Proof. Let $U \subset X$ be open and $\seq{U_n}\subset 2^{X}$ be open and dense. Let $V_{0} = U$. For each $n \in \natp$, by density of $U_{n}$, there exists $x \in U_{n} \cap V_{n - 1}$. Since $X$ is regular (Definition 5.1.17/Proposition 4.16.4), there exists $V_{n}\in \cn^{o}(x)$ such that $x \in V_{n}\subset \ol U_{n}\subset U_{n} \cap V_{n-1}$. If $X$ is locally compact, choose $V_{n}$ to be precompact. If $X$ is completely metrisable, choose $V_{n}$ such that $\text{diam}(V_{n}) \le 1/n$.

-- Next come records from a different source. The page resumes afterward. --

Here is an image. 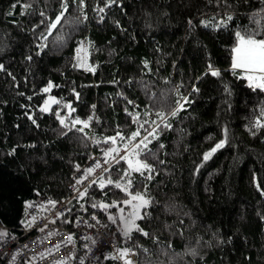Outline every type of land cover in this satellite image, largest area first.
I'll return each instance as SVG.
<instances>
[{
	"label": "trees",
	"instance_id": "1",
	"mask_svg": "<svg viewBox=\"0 0 264 264\" xmlns=\"http://www.w3.org/2000/svg\"><path fill=\"white\" fill-rule=\"evenodd\" d=\"M67 2L65 15L47 33L61 0H0V230L10 235L25 225V201L41 195L69 198L77 164L122 148V137L156 120L157 111L170 112L179 93L189 97L186 107L168 118L172 127L161 125L151 139L154 157L140 156L154 166L152 178L134 170L128 177L130 192L147 186L152 197L142 208L150 215L136 221L148 235L133 230L123 236L118 217L122 207L128 209L122 202L129 195L115 183L99 187L103 180L127 175L121 157L84 197L71 200L59 222L73 228L77 216L93 213L108 220L103 209L93 208L104 201L117 216L111 228L120 248L135 249L133 264H264V125L254 126L264 90L251 87L240 75L243 70L232 68L237 26L256 29L257 38L264 34V16L254 14L264 0ZM226 13L233 16L224 25ZM42 33L47 47L37 51ZM84 46L90 68L79 66ZM49 94L56 101L44 111L40 105ZM153 127L145 124L134 139ZM221 139L225 144L201 163L203 153ZM119 151L107 158L113 161ZM94 264L125 263L105 256Z\"/></svg>",
	"mask_w": 264,
	"mask_h": 264
},
{
	"label": "snow or ice",
	"instance_id": "2",
	"mask_svg": "<svg viewBox=\"0 0 264 264\" xmlns=\"http://www.w3.org/2000/svg\"><path fill=\"white\" fill-rule=\"evenodd\" d=\"M114 2H119V0H107L108 4H112ZM79 3L82 5L84 3V0H79ZM25 7H28V5H25ZM61 11L58 12L54 20L50 21V27L46 29L47 33H52L53 28L57 26V22L61 20V18L65 15L66 10L68 8V2L67 0H61L60 3ZM82 11V10H81ZM100 11H103V8H100ZM254 14L257 17L264 16V8L254 10ZM85 18H87V14L84 13ZM227 20L222 19V23L224 25H227L228 21L232 19L233 14L232 13H226ZM43 23V21H41ZM119 23V22H117ZM191 23V20L189 21ZM201 24L208 25L213 28H219L221 25L219 24H212L207 20H201ZM35 27V25H33ZM256 29H253L249 31L247 28L241 29L239 26H237V29L235 31V37L237 42L235 43V46L232 49V68L235 69H243L242 72H240L241 76L246 77L248 84L253 88H259L264 90V34H262L261 38H257L256 36ZM58 39L60 37L58 36ZM39 47L37 51L40 49L47 47V38L45 34H41L39 37ZM28 59H31V56L28 57ZM145 64H147V61H144ZM79 66L83 67V63H81ZM0 68H3V64H0ZM95 71V68L92 69ZM214 75H219L218 69H213ZM167 79V77H165ZM199 79V77H197ZM51 83V82H49ZM193 89L198 91V89L195 88V85H193ZM43 91H47L48 89L45 87L42 89ZM229 88L227 85H225V92L226 94L229 93ZM73 92H75V89H73ZM78 97V93H76ZM178 99L176 101L175 107L165 114L163 111H157L156 112V120H146L143 124L140 125L139 128H137L135 131L131 133V136L128 138L121 139V145L126 149L124 155L120 158L121 160H126L128 164V168L123 169V171L127 174L126 176L121 177L120 179L116 181L109 180H103L102 182H99V187L101 189L104 188L105 184H112L115 183L117 188H122L124 193H128L129 199H124L123 204L124 205H130L129 209L125 211L123 208L120 209L119 214V232L125 236L130 237L133 230H138L140 232H143L145 235H148V233L143 229L140 228V226L137 224V218L142 217L143 215H150V213H141V209L148 206L150 203H152V197L148 194L147 186H145V190L143 192L141 191H135L133 194L129 191V189L132 187V179H129L128 177L131 176L132 170H134L136 173H139L140 175H144L145 172L148 173L147 178L150 180L152 178V173L154 171V166L147 162L145 159H141V153L151 155L154 157V153L151 151V149L148 147V144L151 142V139H154L156 136L159 135V132L161 130L160 126L163 125L165 128H170L172 125L168 122V118L175 117L177 113L184 107H186L187 101H189V97L182 94H177ZM54 97H49V101H54ZM49 101H45L44 104L40 105V107L44 111L49 110ZM69 106L71 102L69 101ZM131 103V102H130ZM127 112L128 109H125ZM56 114L59 119V122L61 125H64L65 129L68 128V125L65 124V116L60 114L59 108L56 109ZM137 116L140 114L137 113ZM264 108L261 109V115L257 116L255 118L254 126L256 130H259L262 125H264ZM29 118H31V113H29ZM76 121L88 124L87 120L81 121L79 117H76ZM33 123L35 121L33 120ZM139 123V121H137ZM151 123L154 125L152 128V131L147 136H142L139 141H136L134 138L141 135V129L144 127L145 124ZM76 124L73 123L72 127L75 128ZM246 128H249V131L251 134L255 135V131L249 126L245 125ZM81 132L84 131L83 128L80 129ZM225 133H227V129L225 128ZM121 135L122 134H117ZM105 139L112 141L115 140V137H105ZM130 141V142H129ZM226 140L221 139L217 141V143L210 148L208 151L203 153V161H206L209 159L211 153L216 152L217 149L221 148L225 144ZM119 148L112 147L105 152V155H109L113 152H118ZM113 163H115V158H113ZM99 165V161H97L96 165H93L92 167H89L85 170L86 173H91L94 171V168ZM77 168L80 166L77 164ZM198 167V166H197ZM107 171V170H105ZM79 179H84L83 176L79 177ZM134 179V177H133ZM89 185H91V181H89ZM259 187V185H257ZM75 190V189H74ZM87 194V189H82L79 191L78 196L76 197L77 200H79L80 197H84ZM49 203L55 204V201H49ZM25 204H30V201H25ZM111 204H116L119 206L118 202L113 200ZM81 208L84 207L83 204L80 205ZM99 207L103 209L107 213V219L109 222H114L117 220V216L111 212L108 211L110 205L104 201L99 202L98 205H93V208ZM65 211H69V209H65ZM86 211V209H85ZM57 215H63L62 213H57ZM95 213H93V216ZM53 221H55V217L52 218ZM77 221H80L81 218L79 216L76 217ZM29 220L32 222L35 221V217H29ZM29 220L23 221L26 227H31V223H29ZM86 222V221H85ZM43 227H47V225H44ZM42 230V229H41ZM6 230H0V240L5 239L6 236ZM54 235L55 232L49 233ZM37 240L40 239V237L36 238ZM72 240V233H69L67 242H71ZM65 241H58L57 243H63ZM87 247V245H85ZM21 249H17L16 251L19 252ZM53 251L55 250V246H53ZM120 253V257L125 261V264H133L130 257L127 255L130 251H135V249H129L128 247H121L118 249ZM59 264H63V262H59Z\"/></svg>",
	"mask_w": 264,
	"mask_h": 264
},
{
	"label": "built area",
	"instance_id": "3",
	"mask_svg": "<svg viewBox=\"0 0 264 264\" xmlns=\"http://www.w3.org/2000/svg\"><path fill=\"white\" fill-rule=\"evenodd\" d=\"M97 161L99 165L94 168V171L86 173L85 170L96 165ZM109 166L110 163L103 154H93L73 173L70 183L72 195L69 198L54 200L49 196L41 195L30 200V204L25 205L24 221L29 220V217H35V221L29 220L31 227L21 226L15 233L6 235L5 239L0 240V264H59L61 261L63 264L71 262L94 264L105 256H114L124 261L119 258V243L113 235L111 222L108 220L96 215H82L79 216L80 221L76 219L73 228L59 222V219L68 212L65 209L70 210V202L76 199L79 191L87 188L89 181L91 183L96 181ZM81 176L84 179H79ZM49 201H55V204ZM57 213L63 215H57ZM44 225L47 227H43ZM53 231L54 235L49 234ZM69 233H72L71 242H67ZM37 237L40 239L37 240ZM58 241L65 242L58 244ZM53 246H55L54 251ZM17 249L21 250L17 252ZM128 256L130 259L137 260L136 253L128 254Z\"/></svg>",
	"mask_w": 264,
	"mask_h": 264
},
{
	"label": "rangeland",
	"instance_id": "4",
	"mask_svg": "<svg viewBox=\"0 0 264 264\" xmlns=\"http://www.w3.org/2000/svg\"><path fill=\"white\" fill-rule=\"evenodd\" d=\"M80 55H81V58H82V62H83V66H85V67H87V68H90V66H89V61H88V54H87V52H86V49H85V46L84 47H82L81 49H80ZM242 70V69H241ZM49 97H54L55 98V100L54 101H49ZM45 101H49V110L51 109V106L53 105V103L56 101V97L53 95V94H49L48 96H47V98L45 99ZM45 101L42 103V104H44L45 103ZM120 151H119V154L117 155V158H115V159H118V158H120V157H122L123 155H124V153H125V151H126V149L124 148V147H122V148H120L119 149ZM104 156H105V158L107 159V161L109 162V163H112L113 161H111V160H109L108 158H107V155H105V154H103ZM107 172V171H106ZM105 172V173H106ZM104 173V174H105ZM103 175V174H102ZM101 175V176H102ZM130 198V197H129ZM128 198V199H129ZM129 207H130V205H129ZM129 207H128V209H129ZM123 208V207H122ZM124 209V208H123ZM128 209H124L125 211H127ZM141 213H142V209H141ZM139 218V217H138ZM137 218V219H138ZM131 253H135V252H129L128 254H131ZM127 254V255H128ZM131 260H133V259H131Z\"/></svg>",
	"mask_w": 264,
	"mask_h": 264
},
{
	"label": "crops",
	"instance_id": "5",
	"mask_svg": "<svg viewBox=\"0 0 264 264\" xmlns=\"http://www.w3.org/2000/svg\"><path fill=\"white\" fill-rule=\"evenodd\" d=\"M243 70V69H242Z\"/></svg>",
	"mask_w": 264,
	"mask_h": 264
}]
</instances>
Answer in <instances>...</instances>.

Now, if $X$ is locally compact, then by the finite intersection property, $\bigcap_{n \in \natp}\ol{V_n}\ne \emptyset$. If $X$ is completely metrisable, then $\seq{V_n}$ is a Cauchy filter base, and converges to at least one point, so $\bigcap_{n \in \natp}\ol{V_n}\ne \emptyset$.
By Lemma 4.21.2, $X$ is a Baire space.$\square$
Definition 4.21.4 (Meagre). Let $X$ be a topological space, then $X$ is meagre if there exists $\seq{A_n}\subset 2^{X}$ nowhere dense such that $X = \bigcup_{n \in \natp}A_{n}$.